Chart analysis data:
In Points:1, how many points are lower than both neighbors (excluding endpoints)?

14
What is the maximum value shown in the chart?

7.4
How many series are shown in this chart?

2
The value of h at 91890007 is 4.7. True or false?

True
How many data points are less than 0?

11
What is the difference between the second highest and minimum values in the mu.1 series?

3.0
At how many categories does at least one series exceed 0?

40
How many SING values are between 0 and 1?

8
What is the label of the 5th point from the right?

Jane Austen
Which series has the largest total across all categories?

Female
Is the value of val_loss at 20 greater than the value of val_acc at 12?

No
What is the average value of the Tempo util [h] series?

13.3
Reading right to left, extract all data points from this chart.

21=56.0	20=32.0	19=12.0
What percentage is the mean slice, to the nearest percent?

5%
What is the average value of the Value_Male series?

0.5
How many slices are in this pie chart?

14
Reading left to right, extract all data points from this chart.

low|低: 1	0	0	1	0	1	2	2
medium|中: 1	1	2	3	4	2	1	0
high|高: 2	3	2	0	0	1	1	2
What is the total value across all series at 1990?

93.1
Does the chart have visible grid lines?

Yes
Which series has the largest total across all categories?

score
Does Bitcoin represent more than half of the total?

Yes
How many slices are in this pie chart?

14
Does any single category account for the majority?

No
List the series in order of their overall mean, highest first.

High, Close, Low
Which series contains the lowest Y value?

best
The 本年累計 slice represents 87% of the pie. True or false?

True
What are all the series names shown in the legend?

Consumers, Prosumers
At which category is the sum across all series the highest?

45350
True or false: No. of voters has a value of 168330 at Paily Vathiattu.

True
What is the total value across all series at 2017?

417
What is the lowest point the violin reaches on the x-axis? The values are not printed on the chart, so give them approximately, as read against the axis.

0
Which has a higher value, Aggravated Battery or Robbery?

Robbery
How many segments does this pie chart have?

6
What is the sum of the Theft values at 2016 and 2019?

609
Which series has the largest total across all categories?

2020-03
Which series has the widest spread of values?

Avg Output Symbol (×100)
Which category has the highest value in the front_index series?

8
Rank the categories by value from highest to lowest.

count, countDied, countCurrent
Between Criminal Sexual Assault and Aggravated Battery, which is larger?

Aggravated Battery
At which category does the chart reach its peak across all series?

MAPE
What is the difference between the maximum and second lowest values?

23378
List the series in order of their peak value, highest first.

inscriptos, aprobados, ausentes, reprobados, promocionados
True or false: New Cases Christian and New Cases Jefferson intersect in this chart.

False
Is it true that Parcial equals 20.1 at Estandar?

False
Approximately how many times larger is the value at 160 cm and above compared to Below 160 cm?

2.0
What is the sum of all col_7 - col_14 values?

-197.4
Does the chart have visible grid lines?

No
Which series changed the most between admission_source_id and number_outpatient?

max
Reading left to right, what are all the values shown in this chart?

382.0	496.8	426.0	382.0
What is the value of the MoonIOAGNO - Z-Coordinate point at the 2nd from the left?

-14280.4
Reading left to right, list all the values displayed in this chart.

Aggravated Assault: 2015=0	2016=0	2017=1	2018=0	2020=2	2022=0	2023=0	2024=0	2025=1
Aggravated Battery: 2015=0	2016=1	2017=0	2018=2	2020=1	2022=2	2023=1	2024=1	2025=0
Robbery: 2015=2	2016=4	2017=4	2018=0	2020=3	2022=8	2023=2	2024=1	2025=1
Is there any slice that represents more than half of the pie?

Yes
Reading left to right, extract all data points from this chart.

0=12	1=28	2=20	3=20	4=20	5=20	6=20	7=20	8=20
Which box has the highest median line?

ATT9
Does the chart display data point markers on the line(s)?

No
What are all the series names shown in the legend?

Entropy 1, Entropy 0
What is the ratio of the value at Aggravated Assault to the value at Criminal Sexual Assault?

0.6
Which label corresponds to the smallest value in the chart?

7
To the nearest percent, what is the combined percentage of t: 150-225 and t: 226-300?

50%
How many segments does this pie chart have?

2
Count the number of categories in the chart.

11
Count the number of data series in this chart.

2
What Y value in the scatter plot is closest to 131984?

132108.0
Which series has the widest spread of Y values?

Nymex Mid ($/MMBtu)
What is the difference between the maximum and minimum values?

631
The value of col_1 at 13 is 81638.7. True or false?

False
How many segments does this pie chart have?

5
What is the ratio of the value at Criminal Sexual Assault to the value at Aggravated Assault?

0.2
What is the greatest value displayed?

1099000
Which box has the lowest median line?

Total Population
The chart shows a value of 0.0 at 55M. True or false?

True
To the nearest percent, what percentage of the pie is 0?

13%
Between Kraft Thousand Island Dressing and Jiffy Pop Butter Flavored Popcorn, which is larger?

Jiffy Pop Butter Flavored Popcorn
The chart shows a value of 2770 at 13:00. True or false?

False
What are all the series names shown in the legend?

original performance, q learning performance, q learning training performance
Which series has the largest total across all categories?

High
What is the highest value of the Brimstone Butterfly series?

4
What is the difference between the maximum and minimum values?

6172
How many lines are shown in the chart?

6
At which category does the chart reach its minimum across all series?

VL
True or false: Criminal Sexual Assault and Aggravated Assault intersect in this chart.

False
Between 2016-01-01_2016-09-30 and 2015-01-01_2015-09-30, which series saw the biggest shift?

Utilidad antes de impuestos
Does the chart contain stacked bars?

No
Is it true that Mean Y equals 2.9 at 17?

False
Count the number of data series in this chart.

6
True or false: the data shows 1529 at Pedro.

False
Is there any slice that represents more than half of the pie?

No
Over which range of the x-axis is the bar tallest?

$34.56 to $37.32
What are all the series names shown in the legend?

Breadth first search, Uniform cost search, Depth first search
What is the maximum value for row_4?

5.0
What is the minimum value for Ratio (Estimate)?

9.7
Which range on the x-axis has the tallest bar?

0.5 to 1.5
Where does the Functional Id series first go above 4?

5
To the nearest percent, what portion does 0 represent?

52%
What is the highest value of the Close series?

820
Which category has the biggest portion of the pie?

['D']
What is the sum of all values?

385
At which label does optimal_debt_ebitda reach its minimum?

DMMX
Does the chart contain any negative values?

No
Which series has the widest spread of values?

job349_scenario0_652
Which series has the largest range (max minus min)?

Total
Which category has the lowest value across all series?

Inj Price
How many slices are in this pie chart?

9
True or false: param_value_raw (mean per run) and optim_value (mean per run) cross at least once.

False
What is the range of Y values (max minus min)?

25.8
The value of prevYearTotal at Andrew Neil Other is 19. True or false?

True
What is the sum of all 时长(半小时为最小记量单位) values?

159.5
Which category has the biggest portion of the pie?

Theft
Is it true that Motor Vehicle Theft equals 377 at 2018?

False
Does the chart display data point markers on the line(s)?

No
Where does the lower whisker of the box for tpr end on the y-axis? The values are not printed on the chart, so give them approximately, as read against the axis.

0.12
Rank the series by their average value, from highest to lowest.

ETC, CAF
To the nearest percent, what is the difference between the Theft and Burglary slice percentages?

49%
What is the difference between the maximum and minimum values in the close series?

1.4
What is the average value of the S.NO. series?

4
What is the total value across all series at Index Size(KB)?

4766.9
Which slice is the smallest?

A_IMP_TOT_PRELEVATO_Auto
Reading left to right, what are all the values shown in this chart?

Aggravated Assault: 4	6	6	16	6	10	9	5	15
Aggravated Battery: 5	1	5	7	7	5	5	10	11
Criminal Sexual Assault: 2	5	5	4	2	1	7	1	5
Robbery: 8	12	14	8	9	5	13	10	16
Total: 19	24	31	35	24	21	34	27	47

What is expected: Reproduce the material word for word, from its very first line through the line containing "What is the label", with both of those lines included.

Result of the exercise:
In Points:1, how many points are lower than both neighbors (excluding endpoints)?

14
What is the maximum value shown in the chart?

7.4
How many series are shown in this chart?

2
The value of h at 91890007 is 4.7. True or false?

True
How many data points are less than 0?

11
What is the difference between the second highest and minimum values in the mu.1 series?

3.0
At how many categories does at least one series exceed 0?

40
How many SING values are between 0 and 1?

8
What is the label of the 5th point from the right?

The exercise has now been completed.